**TASK TO COMPLETE**
Pick out every line in the entries below that contains the word "Follow", and copy each of those lines.

**RECORDS SUPPLIED**
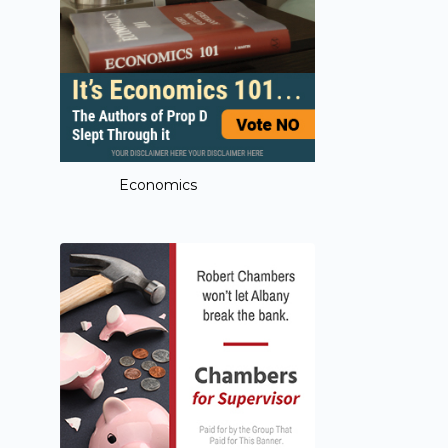
Economics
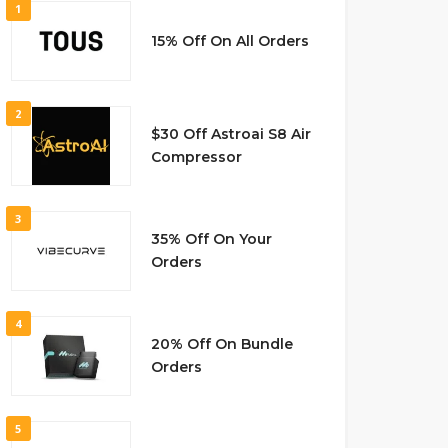
1
15% Off On All Orders
2
$30 Off Astroai S8 Air
Compressor
3
35% Off On Your
Orders
4
20% Off On Bundle
Orders
5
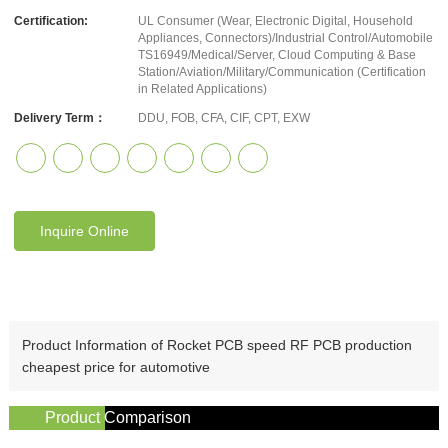
Certification:
UL Consumer (Wear, Electronic Digital, Household
Appliances, Connectors)/Industrial Control/Automobile
TS16949/Medical/Server, Cloud Computing & Base
Station/Aviation/Military/Communication (Certification
in Related Applications)
Delivery Term：
DDU, FOB, CFA, CIF, CPT, EXW
Inquire Online
Product Information of Rocket PCB speed RF PCB production
cheapest price for automotive
Product Comparison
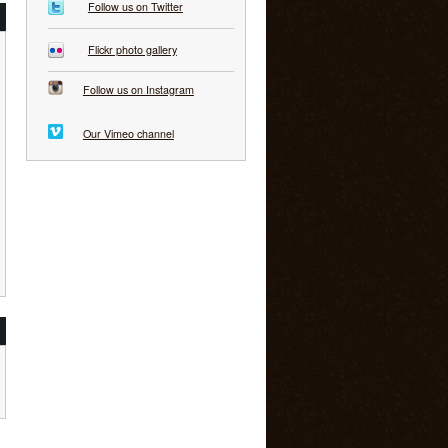
Follow us on Twitter
Flickr photo gallery
Follow us on Instagram
Our Vimeo channel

**RESULT OF THE EXERCISE**
Follow us on Twitter
Follow us on Instagram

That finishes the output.